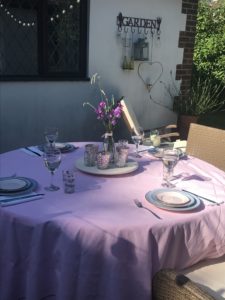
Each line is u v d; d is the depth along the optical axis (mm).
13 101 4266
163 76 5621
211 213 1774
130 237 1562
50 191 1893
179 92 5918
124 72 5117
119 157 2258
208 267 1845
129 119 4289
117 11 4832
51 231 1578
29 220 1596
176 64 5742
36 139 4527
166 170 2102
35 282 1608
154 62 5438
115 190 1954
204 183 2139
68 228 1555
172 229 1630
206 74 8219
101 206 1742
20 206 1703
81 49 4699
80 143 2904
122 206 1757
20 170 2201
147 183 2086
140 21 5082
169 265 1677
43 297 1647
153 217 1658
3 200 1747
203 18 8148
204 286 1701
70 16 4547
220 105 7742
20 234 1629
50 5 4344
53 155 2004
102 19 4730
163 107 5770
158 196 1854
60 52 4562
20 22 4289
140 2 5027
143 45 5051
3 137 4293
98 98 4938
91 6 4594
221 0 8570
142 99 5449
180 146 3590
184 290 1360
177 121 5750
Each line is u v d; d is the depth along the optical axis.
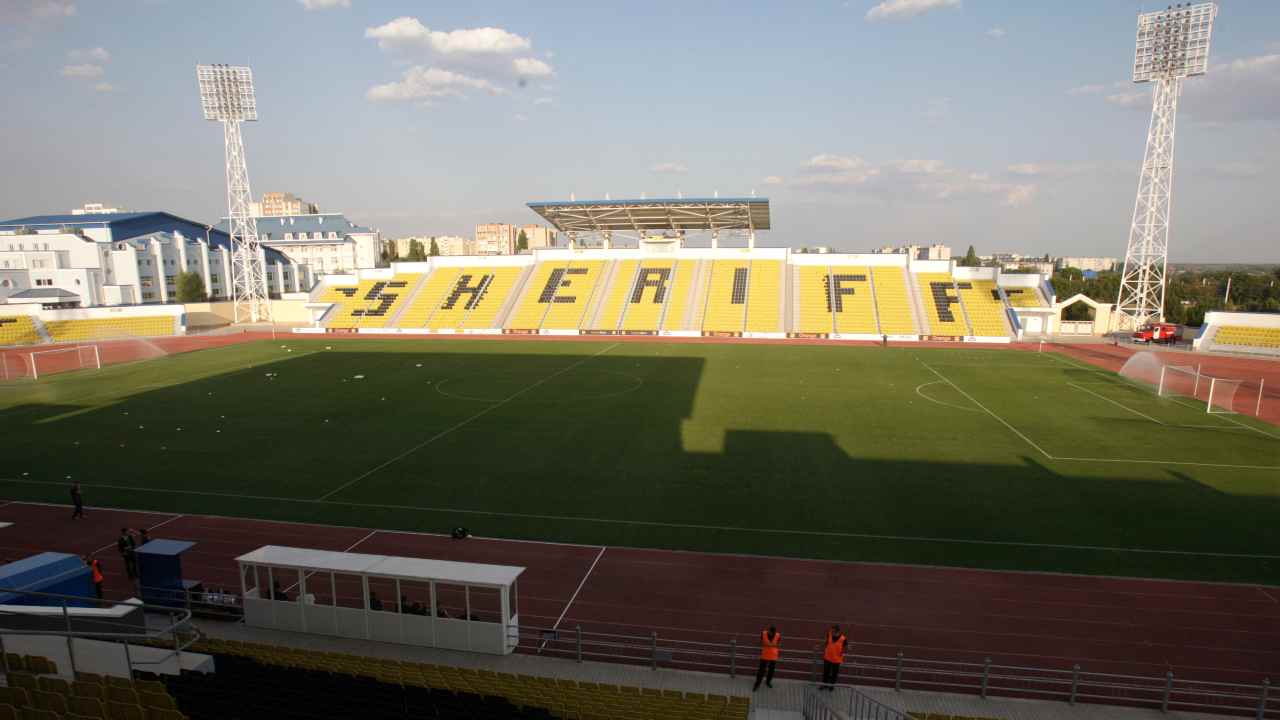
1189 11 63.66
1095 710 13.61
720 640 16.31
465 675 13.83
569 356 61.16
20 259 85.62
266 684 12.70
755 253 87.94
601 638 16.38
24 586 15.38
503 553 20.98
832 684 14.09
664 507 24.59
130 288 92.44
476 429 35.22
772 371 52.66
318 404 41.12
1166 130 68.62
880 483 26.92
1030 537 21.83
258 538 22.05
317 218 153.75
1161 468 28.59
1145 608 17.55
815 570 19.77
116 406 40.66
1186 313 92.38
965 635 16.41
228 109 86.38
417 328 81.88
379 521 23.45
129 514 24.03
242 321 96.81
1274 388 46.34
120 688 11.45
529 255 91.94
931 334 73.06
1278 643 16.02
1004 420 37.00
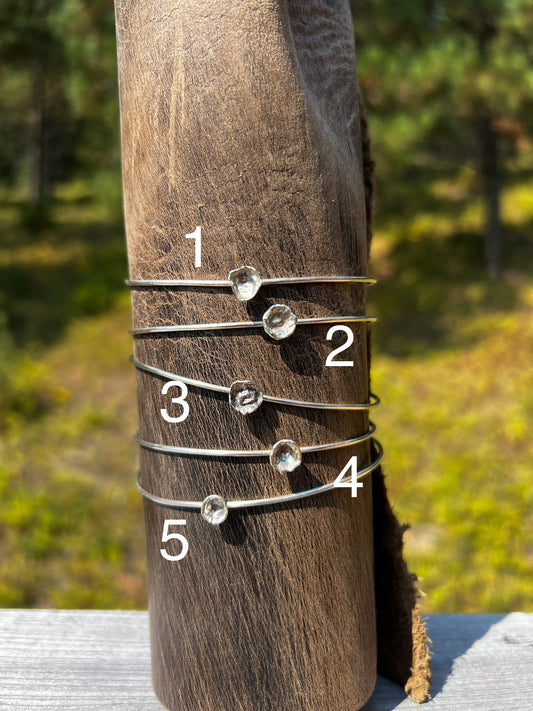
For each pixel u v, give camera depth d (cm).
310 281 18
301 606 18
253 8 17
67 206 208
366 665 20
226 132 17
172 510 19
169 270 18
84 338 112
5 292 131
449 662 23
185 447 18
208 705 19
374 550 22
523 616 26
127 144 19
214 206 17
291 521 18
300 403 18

### What you have to do
Pictures aside, retype the material exactly.

### Result
Each line is u v d; d is the depth along the optical axis (mm).
13 101 4266
163 76 5621
211 213 1774
130 237 1562
50 191 1893
179 92 5918
124 72 5117
119 157 2258
208 267 1845
129 119 4289
117 11 4832
51 231 1578
29 220 1596
176 64 5742
36 139 4527
166 170 2102
35 282 1608
154 62 5438
115 190 1954
204 183 2139
68 228 1555
172 229 1630
206 74 8219
101 206 1742
20 206 1703
81 49 4699
80 143 2904
122 206 1757
20 170 2201
147 183 2086
140 21 5082
169 265 1677
43 297 1647
153 217 1658
3 200 1747
203 18 8148
204 286 1701
70 16 4547
220 105 7742
20 234 1629
50 5 4344
53 155 2004
102 19 4730
163 107 5770
158 196 1854
60 52 4562
20 22 4289
140 2 5027
143 45 5051
3 137 4293
98 98 4938
91 6 4594
221 0 8570
142 99 5449
180 146 3590
184 290 1360
177 121 5750
Each line is u v d; d is the depth along the optical axis.
1189 11 63.66
1095 710 13.61
720 640 16.31
465 675 13.83
569 356 61.16
20 259 85.62
266 684 12.70
755 253 87.94
601 638 16.38
24 586 15.38
503 553 20.98
832 684 14.09
664 507 24.59
130 288 92.44
476 429 35.22
772 371 52.66
318 404 41.12
1166 130 68.62
880 483 26.92
1030 537 21.83
258 538 22.05
317 218 153.75
1161 468 28.59
1145 608 17.55
815 570 19.77
116 406 40.66
1186 313 92.38
965 635 16.41
228 109 86.38
417 328 81.88
379 521 23.45
129 514 24.03
242 321 96.81
1274 388 46.34
120 688 11.45
529 255 91.94
931 334 73.06
1278 643 16.02
1004 420 37.00
For each pixel u v, give camera depth d (cm).
310 281 18
301 606 18
253 8 17
67 206 208
366 665 20
226 132 17
172 510 19
169 270 18
84 338 112
5 292 131
449 662 23
185 447 18
208 705 19
374 550 22
523 616 26
127 144 19
214 206 17
291 521 18
300 403 18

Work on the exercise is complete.